If I've killed one man, I've killed two—- 
The vampire who said he was you 
And drank my blood for a year, 
Seven years, if you want to know. 
Daddy, you can lie back now. 

There's a stake in your fat black heart 
And the villagers never liked you. 
They are dancing and stamping on you. 
They always knew it was you. 
Daddy, daddy, you bastard, I'm through.

Cinderella by Sylvia Plath

The prince leans to the girl in scarlet heels,
Her green eyes slant, hair flaring in a fan
Of silver as the rondo slows; now reels
Begin on tilted violins to span

The whole revolving tall glass palace hall
Where guests slide gliding into light like wine;
Rose candles flicker on the lilac wall
Reflecting in a million flagons' shine,

And glided couples all in whirling trance
Follow holiday revel begun long since,
Until near twelve the strange girl all at once
Guilt-stricken halts, pales, clings to the prince

As amid the hectic music and cocktail talk
She hears the caustic ticking of the clock.

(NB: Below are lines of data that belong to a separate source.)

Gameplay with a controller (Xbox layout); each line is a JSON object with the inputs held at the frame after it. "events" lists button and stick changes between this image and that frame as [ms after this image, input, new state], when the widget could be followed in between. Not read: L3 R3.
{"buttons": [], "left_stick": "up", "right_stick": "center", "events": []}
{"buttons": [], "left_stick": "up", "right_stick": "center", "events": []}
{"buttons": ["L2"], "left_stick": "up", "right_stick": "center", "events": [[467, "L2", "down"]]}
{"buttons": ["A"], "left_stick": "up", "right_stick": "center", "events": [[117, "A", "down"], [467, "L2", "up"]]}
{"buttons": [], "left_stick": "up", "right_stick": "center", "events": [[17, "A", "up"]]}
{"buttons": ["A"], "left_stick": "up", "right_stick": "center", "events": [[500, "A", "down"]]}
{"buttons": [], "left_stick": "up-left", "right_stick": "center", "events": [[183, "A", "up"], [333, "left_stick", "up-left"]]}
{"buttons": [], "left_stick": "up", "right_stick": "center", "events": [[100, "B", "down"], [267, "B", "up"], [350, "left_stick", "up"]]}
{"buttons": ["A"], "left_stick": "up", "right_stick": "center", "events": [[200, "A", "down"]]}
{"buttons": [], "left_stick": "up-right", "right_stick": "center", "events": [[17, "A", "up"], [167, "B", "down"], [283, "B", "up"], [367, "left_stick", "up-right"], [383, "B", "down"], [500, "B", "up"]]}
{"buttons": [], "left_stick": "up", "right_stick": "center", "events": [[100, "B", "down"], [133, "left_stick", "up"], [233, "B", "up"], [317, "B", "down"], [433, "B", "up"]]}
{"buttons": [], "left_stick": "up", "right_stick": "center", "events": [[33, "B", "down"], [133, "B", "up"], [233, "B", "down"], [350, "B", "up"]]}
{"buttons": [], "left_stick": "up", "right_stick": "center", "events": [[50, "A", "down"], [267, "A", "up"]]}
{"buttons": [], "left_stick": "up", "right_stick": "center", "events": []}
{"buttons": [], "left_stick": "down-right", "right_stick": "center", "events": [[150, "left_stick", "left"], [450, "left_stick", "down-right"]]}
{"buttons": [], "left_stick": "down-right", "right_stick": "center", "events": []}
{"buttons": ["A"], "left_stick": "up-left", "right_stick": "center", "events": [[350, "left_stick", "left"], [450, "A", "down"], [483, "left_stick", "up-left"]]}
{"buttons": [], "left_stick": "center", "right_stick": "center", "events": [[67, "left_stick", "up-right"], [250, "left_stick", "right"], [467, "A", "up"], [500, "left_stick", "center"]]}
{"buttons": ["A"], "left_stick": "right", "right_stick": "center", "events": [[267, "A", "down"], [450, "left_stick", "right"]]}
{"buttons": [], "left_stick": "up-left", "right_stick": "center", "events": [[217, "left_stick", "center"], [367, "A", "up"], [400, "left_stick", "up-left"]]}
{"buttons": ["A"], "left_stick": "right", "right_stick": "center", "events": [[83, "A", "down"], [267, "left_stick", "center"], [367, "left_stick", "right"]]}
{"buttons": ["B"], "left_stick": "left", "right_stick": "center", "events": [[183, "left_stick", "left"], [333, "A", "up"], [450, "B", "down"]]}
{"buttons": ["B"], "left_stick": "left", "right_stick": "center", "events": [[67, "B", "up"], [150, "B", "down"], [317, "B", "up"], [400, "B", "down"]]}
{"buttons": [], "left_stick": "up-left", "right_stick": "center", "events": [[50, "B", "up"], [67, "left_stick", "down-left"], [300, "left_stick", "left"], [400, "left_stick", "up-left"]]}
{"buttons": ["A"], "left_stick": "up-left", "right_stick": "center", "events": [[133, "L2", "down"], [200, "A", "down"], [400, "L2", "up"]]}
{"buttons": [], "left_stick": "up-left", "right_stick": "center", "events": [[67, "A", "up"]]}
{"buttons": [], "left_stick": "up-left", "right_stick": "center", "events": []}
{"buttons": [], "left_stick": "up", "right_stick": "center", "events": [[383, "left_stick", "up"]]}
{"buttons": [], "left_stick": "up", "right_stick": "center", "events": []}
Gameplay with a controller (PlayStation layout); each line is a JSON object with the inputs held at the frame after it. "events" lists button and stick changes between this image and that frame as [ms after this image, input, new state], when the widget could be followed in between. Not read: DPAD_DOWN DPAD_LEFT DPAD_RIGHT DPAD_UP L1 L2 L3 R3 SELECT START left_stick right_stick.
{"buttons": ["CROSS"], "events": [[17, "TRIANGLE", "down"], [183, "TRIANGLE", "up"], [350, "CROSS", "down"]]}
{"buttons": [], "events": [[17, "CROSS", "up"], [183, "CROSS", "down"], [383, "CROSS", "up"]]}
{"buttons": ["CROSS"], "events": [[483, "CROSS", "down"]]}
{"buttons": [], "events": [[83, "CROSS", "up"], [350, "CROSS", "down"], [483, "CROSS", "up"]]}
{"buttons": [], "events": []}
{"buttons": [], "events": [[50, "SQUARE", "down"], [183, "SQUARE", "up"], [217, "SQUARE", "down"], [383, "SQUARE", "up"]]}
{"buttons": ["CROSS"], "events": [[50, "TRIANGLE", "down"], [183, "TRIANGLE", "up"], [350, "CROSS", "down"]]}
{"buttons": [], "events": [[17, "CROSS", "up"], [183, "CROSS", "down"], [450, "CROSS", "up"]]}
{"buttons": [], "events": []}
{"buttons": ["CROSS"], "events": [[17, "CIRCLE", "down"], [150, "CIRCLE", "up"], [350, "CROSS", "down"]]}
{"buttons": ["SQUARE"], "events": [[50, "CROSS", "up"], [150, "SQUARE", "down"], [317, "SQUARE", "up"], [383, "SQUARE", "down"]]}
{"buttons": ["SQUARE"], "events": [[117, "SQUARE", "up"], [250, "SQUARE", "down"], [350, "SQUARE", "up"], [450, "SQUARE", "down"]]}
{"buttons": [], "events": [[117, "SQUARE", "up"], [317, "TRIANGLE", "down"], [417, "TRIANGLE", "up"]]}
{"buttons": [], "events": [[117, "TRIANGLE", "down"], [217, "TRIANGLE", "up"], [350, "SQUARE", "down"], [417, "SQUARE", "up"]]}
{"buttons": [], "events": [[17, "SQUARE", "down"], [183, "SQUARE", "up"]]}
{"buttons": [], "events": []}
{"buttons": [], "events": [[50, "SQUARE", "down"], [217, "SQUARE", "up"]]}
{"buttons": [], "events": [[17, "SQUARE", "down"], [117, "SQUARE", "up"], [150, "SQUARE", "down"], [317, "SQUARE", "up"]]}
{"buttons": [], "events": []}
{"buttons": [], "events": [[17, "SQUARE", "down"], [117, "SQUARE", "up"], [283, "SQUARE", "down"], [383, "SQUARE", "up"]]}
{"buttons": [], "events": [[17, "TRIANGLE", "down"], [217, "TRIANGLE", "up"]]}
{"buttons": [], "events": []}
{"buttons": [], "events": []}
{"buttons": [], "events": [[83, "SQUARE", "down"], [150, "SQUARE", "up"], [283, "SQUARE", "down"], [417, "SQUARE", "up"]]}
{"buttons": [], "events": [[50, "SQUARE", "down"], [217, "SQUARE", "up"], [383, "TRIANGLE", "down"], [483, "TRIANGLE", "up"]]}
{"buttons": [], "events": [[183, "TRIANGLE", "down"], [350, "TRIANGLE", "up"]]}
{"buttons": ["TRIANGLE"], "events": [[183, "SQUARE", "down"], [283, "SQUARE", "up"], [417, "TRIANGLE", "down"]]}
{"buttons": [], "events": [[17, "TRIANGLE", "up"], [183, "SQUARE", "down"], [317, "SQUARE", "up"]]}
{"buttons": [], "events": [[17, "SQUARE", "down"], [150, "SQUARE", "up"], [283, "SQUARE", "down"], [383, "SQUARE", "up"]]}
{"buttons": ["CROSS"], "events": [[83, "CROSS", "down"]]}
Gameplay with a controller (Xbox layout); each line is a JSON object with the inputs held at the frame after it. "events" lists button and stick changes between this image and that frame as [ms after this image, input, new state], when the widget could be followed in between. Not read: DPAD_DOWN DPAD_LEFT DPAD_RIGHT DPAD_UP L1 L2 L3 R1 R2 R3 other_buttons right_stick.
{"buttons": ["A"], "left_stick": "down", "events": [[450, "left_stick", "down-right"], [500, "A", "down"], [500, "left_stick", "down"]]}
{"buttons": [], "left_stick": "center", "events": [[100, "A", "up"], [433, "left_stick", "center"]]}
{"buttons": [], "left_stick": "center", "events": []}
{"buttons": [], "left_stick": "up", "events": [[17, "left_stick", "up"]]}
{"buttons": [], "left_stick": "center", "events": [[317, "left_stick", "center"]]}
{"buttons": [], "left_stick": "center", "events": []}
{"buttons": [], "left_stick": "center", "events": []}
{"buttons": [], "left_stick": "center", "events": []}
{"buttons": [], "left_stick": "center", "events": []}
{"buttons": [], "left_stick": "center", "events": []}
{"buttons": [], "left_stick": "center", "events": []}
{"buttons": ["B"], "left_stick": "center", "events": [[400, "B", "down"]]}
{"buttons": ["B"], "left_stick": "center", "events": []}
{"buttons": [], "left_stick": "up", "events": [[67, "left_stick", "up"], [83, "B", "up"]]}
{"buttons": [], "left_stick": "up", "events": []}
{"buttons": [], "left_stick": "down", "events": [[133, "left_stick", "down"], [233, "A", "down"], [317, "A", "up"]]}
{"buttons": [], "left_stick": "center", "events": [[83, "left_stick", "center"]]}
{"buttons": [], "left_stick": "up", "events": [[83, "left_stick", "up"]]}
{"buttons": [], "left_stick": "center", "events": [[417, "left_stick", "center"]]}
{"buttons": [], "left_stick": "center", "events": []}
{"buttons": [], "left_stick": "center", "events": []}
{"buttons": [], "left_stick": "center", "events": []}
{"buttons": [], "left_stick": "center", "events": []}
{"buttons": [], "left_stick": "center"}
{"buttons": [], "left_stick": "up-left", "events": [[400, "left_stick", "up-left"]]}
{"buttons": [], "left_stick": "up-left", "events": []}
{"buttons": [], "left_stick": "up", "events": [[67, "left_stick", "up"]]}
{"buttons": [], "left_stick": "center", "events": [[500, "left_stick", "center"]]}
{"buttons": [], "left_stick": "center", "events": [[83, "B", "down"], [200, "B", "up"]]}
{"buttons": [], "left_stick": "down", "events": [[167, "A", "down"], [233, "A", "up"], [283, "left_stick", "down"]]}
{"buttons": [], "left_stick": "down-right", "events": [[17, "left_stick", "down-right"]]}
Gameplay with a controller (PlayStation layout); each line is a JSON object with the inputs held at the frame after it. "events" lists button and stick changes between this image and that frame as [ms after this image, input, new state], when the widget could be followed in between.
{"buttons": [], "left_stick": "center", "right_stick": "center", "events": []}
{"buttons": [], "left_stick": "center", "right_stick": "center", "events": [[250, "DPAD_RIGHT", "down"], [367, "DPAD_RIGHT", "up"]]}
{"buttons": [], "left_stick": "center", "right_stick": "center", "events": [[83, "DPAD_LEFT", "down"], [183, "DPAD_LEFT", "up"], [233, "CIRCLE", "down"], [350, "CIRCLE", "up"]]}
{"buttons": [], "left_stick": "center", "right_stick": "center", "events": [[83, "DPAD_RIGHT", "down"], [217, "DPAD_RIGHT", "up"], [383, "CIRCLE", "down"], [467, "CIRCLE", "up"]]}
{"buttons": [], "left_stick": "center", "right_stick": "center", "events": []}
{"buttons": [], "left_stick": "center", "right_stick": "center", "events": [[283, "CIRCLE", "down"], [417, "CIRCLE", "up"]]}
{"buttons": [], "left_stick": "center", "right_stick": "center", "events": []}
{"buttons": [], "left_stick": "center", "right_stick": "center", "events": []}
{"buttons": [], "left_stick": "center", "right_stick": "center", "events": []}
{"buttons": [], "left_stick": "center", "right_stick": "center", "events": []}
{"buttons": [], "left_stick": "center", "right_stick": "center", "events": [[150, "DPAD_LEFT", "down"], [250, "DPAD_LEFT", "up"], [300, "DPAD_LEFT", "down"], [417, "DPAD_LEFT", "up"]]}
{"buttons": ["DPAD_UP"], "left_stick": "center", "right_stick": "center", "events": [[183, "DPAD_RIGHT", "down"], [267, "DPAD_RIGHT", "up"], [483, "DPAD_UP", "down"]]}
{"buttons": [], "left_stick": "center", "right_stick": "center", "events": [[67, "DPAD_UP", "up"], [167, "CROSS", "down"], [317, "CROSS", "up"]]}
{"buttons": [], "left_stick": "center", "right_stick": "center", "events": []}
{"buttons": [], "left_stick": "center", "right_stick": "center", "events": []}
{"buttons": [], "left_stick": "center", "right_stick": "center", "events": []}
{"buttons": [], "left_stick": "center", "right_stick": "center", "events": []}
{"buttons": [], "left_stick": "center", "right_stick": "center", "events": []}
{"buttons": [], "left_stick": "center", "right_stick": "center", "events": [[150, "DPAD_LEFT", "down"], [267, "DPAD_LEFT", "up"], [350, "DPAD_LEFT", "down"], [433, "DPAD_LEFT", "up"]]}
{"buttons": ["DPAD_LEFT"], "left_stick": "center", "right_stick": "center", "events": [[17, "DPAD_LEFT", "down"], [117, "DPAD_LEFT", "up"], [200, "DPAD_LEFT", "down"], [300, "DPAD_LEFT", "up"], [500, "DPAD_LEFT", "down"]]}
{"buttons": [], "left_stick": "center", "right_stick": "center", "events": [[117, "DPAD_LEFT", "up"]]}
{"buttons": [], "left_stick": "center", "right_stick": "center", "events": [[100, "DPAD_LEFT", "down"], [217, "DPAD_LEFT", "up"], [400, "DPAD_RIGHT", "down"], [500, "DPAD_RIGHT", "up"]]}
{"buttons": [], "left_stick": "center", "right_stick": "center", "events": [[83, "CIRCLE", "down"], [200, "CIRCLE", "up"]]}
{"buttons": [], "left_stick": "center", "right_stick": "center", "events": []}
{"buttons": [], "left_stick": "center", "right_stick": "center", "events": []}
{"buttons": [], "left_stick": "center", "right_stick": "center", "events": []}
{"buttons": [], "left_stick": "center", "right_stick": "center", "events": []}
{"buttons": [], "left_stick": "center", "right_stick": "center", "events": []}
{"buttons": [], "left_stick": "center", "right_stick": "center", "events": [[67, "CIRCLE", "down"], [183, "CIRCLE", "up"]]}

Another Time by W.H. Auden

For us like any other fugitive,
Like the numberless flowers that cannot number
And all the beasts that need not remember,
It is today in which we live.

So many try to say Not Now,
So many have forgotten how
To say I Am, and would be
Lost, if they could, in history.

Bowing, for instance, with such old-world grace
To a proper flag in a proper place,
Muttering like ancients as they stump upstairs
Of Mine and His or Ours and Theirs.

Just as if time were what they used to will
When it was gifted with possession still,
Just as if they were wrong
In no more wishing to belong.

No wonder then so many die of grief,
So many are so lonely as they die;
No one has yet believed or liked a lie,
Another time has other lives to live.